Segundo Brickhouse, que tem décadas de experiência em engenharia aeroespacial e investigação de acidentes, “o transporte aéreo continua sendo o meio de locomoção mais seguro”.
Padrão preocupante
Após um acidente aéreo, a investigação para entender as causas e evitar novas tragédias é essencial, diz Brickhouse. No entanto, ele destaca que o Conselho Nacional de Segurança nos Transportes dos EUA (NTSB), responsável por essas análises, não tem poder regulatório.
As recomendações do NTSB precisam ser implementadas por órgãos como a Administração Federal de Aviação (FAA), o que nem sempre acontece ou pode levar anos. “Esse processo precisa ser agilizado”, alerta Brickhouse.
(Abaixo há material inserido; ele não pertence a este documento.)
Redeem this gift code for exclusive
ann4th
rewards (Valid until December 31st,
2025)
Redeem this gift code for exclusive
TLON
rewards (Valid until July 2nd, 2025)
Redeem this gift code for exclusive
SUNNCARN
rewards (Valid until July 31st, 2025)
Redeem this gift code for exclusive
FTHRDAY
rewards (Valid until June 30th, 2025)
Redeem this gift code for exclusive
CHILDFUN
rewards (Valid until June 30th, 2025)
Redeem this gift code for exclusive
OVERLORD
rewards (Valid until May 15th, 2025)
Sobre o desastre em Washington, ele admite que, embora triste, não ficou surpreso. “Na segurança, observamos padrões – eventos que se repetem. E quando há sucessivos quase acidentes, mais cedo ou mais tarde, um deles se concretiza.”
A sequência de incidentes em aeroportos dos EUA no início de 2023 levou a FAA a criar uma equipe independente de revisão de segurança. O relatório final, divulgado em novembro do mesmo ano, apontou fatores preocupantes como financiamento instável, tecnologia ultrapassada, falta de controladores de tráfego aéreo e requisitos de treinamento excessivos – desafios que comprometem a segurança.
A FAA anunciou medidas emergenciais, incluindo a contratação e o treinamento de novos controladores. No entanto, a escassez desses profissionais ainda pressiona o sistema aéreo americano.
No dia do acidente em Washington, um único controlador acumulava duas funções e gerenciava tanto o tráfego local quanto o de helicópteros, o que, segundo uma fonte da aviação, não é incomum.
“Extremamente seguro”
Apesar dos desafios, os dados continuam favoráveis à segurança da aviação.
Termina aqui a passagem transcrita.